Items from a dataset:
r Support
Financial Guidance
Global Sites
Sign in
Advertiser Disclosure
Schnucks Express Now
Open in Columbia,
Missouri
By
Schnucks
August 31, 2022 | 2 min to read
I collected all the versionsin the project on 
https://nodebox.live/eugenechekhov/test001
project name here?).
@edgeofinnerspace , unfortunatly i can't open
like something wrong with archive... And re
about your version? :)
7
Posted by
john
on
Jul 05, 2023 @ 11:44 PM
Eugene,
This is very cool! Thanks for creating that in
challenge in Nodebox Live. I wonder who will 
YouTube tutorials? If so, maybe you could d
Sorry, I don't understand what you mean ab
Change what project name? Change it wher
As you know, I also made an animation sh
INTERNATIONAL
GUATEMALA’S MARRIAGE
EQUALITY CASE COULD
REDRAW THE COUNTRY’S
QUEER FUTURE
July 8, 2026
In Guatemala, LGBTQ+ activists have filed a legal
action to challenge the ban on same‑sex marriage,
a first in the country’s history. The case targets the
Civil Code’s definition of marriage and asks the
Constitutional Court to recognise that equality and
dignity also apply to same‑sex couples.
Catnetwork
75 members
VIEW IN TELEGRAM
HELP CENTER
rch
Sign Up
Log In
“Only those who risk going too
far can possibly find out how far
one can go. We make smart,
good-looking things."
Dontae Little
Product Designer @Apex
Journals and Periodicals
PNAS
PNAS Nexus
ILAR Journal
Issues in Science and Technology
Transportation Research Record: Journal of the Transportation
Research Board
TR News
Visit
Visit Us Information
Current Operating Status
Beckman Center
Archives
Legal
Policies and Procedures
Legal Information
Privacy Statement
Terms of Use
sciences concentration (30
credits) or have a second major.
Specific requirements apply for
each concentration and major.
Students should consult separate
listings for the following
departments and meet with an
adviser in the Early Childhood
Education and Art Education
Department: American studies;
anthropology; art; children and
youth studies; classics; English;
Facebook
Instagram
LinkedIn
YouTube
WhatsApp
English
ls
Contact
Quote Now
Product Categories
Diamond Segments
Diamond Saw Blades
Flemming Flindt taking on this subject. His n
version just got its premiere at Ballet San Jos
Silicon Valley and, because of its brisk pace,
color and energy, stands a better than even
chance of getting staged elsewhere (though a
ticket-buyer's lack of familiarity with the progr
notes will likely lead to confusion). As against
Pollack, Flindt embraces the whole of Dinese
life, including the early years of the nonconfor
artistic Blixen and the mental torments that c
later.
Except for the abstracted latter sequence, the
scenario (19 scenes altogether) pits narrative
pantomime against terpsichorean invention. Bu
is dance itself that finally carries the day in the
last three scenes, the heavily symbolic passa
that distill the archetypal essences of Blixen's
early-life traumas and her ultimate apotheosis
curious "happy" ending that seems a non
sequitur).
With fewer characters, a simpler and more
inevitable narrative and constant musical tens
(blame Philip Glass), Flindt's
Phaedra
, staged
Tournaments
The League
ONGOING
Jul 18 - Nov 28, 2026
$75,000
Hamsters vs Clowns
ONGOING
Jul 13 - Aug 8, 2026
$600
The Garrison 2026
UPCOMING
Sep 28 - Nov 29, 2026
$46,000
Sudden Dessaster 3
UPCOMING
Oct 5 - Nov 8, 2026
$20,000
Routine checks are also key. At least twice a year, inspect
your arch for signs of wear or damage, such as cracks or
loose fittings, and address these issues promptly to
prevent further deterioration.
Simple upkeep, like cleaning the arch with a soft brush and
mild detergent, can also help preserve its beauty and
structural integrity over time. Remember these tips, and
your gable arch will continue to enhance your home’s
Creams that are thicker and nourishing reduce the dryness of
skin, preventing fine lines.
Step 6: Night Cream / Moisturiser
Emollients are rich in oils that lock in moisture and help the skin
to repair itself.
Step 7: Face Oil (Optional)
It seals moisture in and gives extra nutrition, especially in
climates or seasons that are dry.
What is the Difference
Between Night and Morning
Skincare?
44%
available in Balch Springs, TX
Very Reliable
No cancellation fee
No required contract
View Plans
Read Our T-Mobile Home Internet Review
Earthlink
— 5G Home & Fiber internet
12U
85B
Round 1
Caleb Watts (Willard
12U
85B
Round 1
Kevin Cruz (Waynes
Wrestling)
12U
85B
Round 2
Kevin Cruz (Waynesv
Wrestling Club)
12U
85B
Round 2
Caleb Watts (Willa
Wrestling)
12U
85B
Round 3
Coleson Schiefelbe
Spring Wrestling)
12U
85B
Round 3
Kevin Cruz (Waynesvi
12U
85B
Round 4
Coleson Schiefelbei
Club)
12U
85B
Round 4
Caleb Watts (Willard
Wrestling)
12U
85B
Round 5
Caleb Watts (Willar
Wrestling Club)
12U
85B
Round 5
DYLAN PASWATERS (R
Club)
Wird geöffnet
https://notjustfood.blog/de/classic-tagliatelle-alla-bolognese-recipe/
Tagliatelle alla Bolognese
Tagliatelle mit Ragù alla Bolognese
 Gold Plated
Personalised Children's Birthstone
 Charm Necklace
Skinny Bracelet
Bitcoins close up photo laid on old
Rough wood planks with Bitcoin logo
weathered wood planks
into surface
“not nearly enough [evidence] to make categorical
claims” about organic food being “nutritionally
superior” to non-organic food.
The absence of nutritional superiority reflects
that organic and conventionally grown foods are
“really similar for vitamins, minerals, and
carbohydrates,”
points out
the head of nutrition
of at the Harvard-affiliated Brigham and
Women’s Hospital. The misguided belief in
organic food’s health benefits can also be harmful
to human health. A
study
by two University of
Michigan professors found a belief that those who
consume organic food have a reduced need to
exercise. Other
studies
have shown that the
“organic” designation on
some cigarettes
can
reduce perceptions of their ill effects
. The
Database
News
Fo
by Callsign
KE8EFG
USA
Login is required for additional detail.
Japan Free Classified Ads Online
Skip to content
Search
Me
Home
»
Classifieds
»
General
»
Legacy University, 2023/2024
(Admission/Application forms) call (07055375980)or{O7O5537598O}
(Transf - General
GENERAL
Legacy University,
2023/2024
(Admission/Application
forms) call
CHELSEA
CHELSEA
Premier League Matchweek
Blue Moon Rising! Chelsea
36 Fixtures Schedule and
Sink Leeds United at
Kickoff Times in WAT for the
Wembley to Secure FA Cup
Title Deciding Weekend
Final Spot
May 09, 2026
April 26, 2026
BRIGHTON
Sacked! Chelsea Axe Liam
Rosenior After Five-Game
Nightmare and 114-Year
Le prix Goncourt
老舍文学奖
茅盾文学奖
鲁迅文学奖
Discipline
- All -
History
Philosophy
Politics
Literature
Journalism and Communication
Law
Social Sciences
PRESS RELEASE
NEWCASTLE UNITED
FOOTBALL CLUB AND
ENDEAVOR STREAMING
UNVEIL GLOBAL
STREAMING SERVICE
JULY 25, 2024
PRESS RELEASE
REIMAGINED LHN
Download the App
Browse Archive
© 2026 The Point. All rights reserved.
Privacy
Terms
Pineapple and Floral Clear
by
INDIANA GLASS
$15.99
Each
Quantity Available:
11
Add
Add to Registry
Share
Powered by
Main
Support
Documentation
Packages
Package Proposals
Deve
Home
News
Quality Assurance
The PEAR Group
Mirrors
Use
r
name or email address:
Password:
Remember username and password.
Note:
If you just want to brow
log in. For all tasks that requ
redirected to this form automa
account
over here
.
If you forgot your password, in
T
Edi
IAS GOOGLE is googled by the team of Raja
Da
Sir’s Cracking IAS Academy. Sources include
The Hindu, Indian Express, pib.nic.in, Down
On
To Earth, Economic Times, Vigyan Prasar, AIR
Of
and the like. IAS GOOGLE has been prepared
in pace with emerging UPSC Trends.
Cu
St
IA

> To do:
Reproduce all of the items above word for word, keeping every line unchanged.

> Solved exercise:
r Support
Financial Guidance
Global Sites
Sign in
Advertiser Disclosure
Schnucks Express Now
Open in Columbia,
Missouri
By
Schnucks
August 31, 2022 | 2 min to read
I collected all the versionsin the project on 
https://nodebox.live/eugenechekhov/test001
project name here?).
@edgeofinnerspace , unfortunatly i can't open
like something wrong with archive... And re
about your version? :)
7
Posted by
john
on
Jul 05, 2023 @ 11:44 PM
Eugene,
This is very cool! Thanks for creating that in
challenge in Nodebox Live. I wonder who will 
YouTube tutorials? If so, maybe you could d
Sorry, I don't understand what you mean ab
Change what project name? Change it wher
As you know, I also made an animation sh
INTERNATIONAL
GUATEMALA’S MARRIAGE
EQUALITY CASE COULD
REDRAW THE COUNTRY’S
QUEER FUTURE
July 8, 2026
In Guatemala, LGBTQ+ activists have filed a legal
action to challenge the ban on same‑sex marriage,
a first in the country’s history. The case targets the
Civil Code’s definition of marriage and asks the
Constitutional Court to recognise that equality and
dignity also apply to same‑sex couples.
Catnetwork
75 members
VIEW IN TELEGRAM
HELP CENTER
rch
Sign Up
Log In
“Only those who risk going too
far can possibly find out how far
one can go. We make smart,
good-looking things."
Dontae Little
Product Designer @Apex
Journals and Periodicals
PNAS
PNAS Nexus
ILAR Journal
Issues in Science and Technology
Transportation Research Record: Journal of the Transportation
Research Board
TR News
Visit
Visit Us Information
Current Operating Status
Beckman Center
Archives
Legal
Policies and Procedures
Legal Information
Privacy Statement
Terms of Use
sciences concentration (30
credits) or have a second major.
Specific requirements apply for
each concentration and major.
Students should consult separate
listings for the following
departments and meet with an
adviser in the Early Childhood
Education and Art Education
Department: American studies;
anthropology; art; children and
youth studies; classics; English;
Facebook
Instagram
LinkedIn
YouTube
WhatsApp
English
ls
Contact
Quote Now
Product Categories
Diamond Segments
Diamond Saw Blades
Flemming Flindt taking on this subject. His n
version just got its premiere at Ballet San Jos
Silicon Valley and, because of its brisk pace,
color and energy, stands a better than even
chance of getting staged elsewhere (though a
ticket-buyer's lack of familiarity with the progr
notes will likely lead to confusion). As against
Pollack, Flindt embraces the whole of Dinese
life, including the early years of the nonconfor
artistic Blixen and the mental torments that c
later.
Except for the abstracted latter sequence, the
scenario (19 scenes altogether) pits narrative
pantomime against terpsichorean invention. Bu
is dance itself that finally carries the day in the
last three scenes, the heavily symbolic passa
that distill the archetypal essences of Blixen's
early-life traumas and her ultimate apotheosis
curious "happy" ending that seems a non
sequitur).
With fewer characters, a simpler and more
inevitable narrative and constant musical tens
(blame Philip Glass), Flindt's
Phaedra
, staged
Tournaments
The League
ONGOING
Jul 18 - Nov 28, 2026
$75,000
Hamsters vs Clowns
ONGOING
Jul 13 - Aug 8, 2026
$600
The Garrison 2026
UPCOMING
Sep 28 - Nov 29, 2026
$46,000
Sudden Dessaster 3
UPCOMING
Oct 5 - Nov 8, 2026
$20,000
Routine checks are also key. At least twice a year, inspect
your arch for signs of wear or damage, such as cracks or
loose fittings, and address these issues promptly to
prevent further deterioration.
Simple upkeep, like cleaning the arch with a soft brush and
mild detergent, can also help preserve its beauty and
structural integrity over time. Remember these tips, and
your gable arch will continue to enhance your home’s
Creams that are thicker and nourishing reduce the dryness of
skin, preventing fine lines.
Step 6: Night Cream / Moisturiser
Emollients are rich in oils that lock in moisture and help the skin
to repair itself.
Step 7: Face Oil (Optional)
It seals moisture in and gives extra nutrition, especially in
climates or seasons that are dry.
What is the Difference
Between Night and Morning
Skincare?
44%
available in Balch Springs, TX
Very Reliable
No cancellation fee
No required contract
View Plans
Read Our T-Mobile Home Internet Review
Earthlink
— 5G Home & Fiber internet
12U
85B
Round 1
Caleb Watts (Willard
12U
85B
Round 1
Kevin Cruz (Waynes
Wrestling)
12U
85B
Round 2
Kevin Cruz (Waynesv
Wrestling Club)
12U
85B
Round 2
Caleb Watts (Willa
Wrestling)
12U
85B
Round 3
Coleson Schiefelbe
Spring Wrestling)
12U
85B
Round 3
Kevin Cruz (Waynesvi
12U
85B
Round 4
Coleson Schiefelbei
Club)
12U
85B
Round 4
Caleb Watts (Willard
Wrestling)
12U
85B
Round 5
Caleb Watts (Willar
Wrestling Club)
12U
85B
Round 5
DYLAN PASWATERS (R
Club)
Wird geöffnet
https://notjustfood.blog/de/classic-tagliatelle-alla-bolognese-recipe/
Tagliatelle alla Bolognese
Tagliatelle mit Ragù alla Bolognese
 Gold Plated
Personalised Children's Birthstone
 Charm Necklace
Skinny Bracelet
Bitcoins close up photo laid on old
Rough wood planks with Bitcoin logo
weathered wood planks
into surface
“not nearly enough [evidence] to make categorical
claims” about organic food being “nutritionally
superior” to non-organic food.
The absence of nutritional superiority reflects
that organic and conventionally grown foods are
“really similar for vitamins, minerals, and
carbohydrates,”
points out
the head of nutrition
of at the Harvard-affiliated Brigham and
Women’s Hospital. The misguided belief in
organic food’s health benefits can also be harmful
to human health. A
study
by two University of
Michigan professors found a belief that those who
consume organic food have a reduced need to
exercise. Other
studies
have shown that the
“organic” designation on
some cigarettes
can
reduce perceptions of their ill effects
. The
Database
News
Fo
by Callsign
KE8EFG
USA
Login is required for additional detail.
Japan Free Classified Ads Online
Skip to content
Search
Me
Home
»
Classifieds
»
General
»
Legacy University, 2023/2024
(Admission/Application forms) call (07055375980)or{O7O5537598O}
(Transf - General
GENERAL
Legacy University,
2023/2024
(Admission/Application
forms) call
CHELSEA
CHELSEA
Premier League Matchweek
Blue Moon Rising! Chelsea
36 Fixtures Schedule and
Sink Leeds United at
Kickoff Times in WAT for the
Wembley to Secure FA Cup
Title Deciding Weekend
Final Spot
May 09, 2026
April 26, 2026
BRIGHTON
Sacked! Chelsea Axe Liam
Rosenior After Five-Game
Nightmare and 114-Year
Le prix Goncourt
老舍文学奖
茅盾文学奖
鲁迅文学奖
Discipline
- All -
History
Philosophy
Politics
Literature
Journalism and Communication
Law
Social Sciences
PRESS RELEASE
NEWCASTLE UNITED
FOOTBALL CLUB AND
ENDEAVOR STREAMING
UNVEIL GLOBAL
STREAMING SERVICE
JULY 25, 2024
PRESS RELEASE
REIMAGINED LHN
Download the App
Browse Archive
© 2026 The Point. All rights reserved.
Privacy
Terms
Pineapple and Floral Clear
by
INDIANA GLASS
$15.99
Each
Quantity Available:
11
Add
Add to Registry
Share
Powered by
Main
Support
Documentation
Packages
Package Proposals
Deve
Home
News
Quality Assurance
The PEAR Group
Mirrors
Use
r
name or email address:
Password:
Remember username and password.
Note:
If you just want to brow
log in. For all tasks that requ
redirected to this form automa
account
over here
.
If you forgot your password, in
T
Edi
IAS GOOGLE is googled by the team of Raja
Da
Sir’s Cracking IAS Academy. Sources include
The Hindu, Indian Express, pib.nic.in, Down
On
To Earth, Economic Times, Vigyan Prasar, AIR
Of
and the like. IAS GOOGLE has been prepared
in pace with emerging UPSC Trends.
Cu
St
IA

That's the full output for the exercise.